» Aim of the task
Every line of the material that mentions the word "thumb" should be copied out.

───── Exercise material ─────

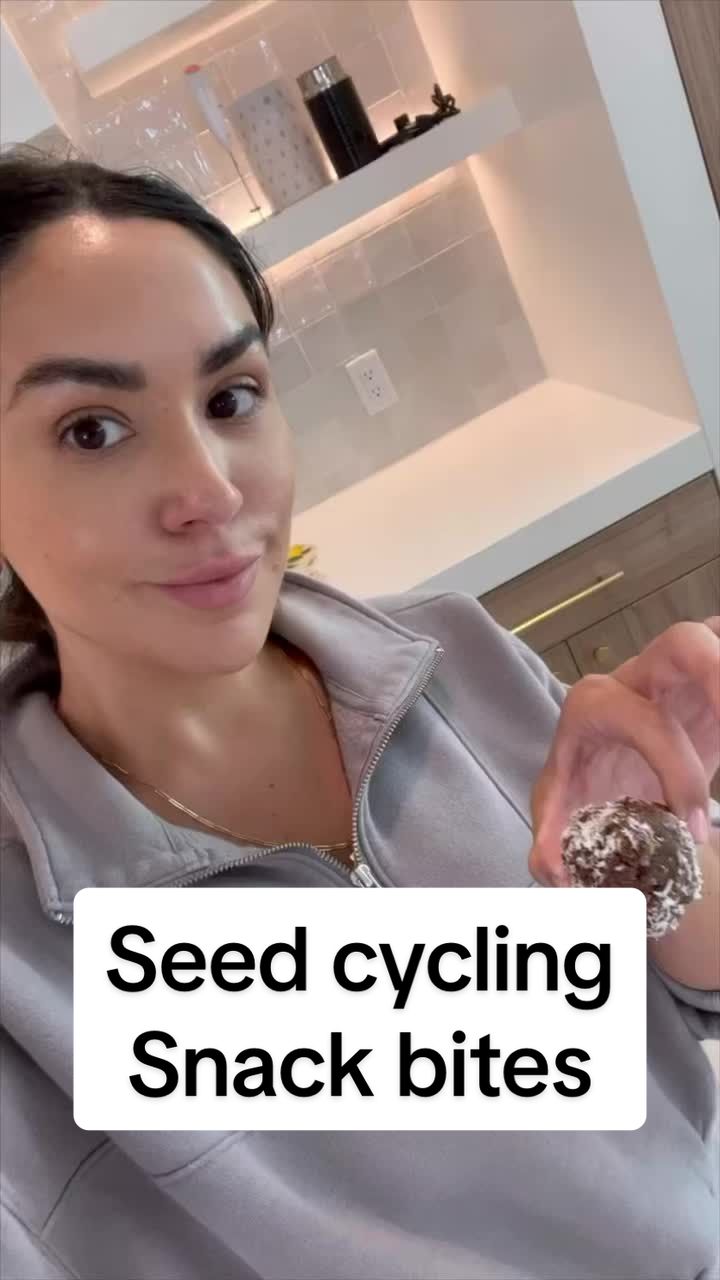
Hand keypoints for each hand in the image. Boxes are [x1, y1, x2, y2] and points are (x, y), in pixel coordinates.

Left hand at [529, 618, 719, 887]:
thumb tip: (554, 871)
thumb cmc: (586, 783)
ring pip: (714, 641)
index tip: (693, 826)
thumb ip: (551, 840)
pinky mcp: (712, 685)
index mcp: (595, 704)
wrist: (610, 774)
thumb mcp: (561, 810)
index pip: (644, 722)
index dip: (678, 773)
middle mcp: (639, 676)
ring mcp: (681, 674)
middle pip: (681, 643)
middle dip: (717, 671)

─────

» Worked solution
thumb tip: (554, 871)
thumb cmc: (586, 783)
thumb ip: (551, 840)
thumb mcp: (561, 810)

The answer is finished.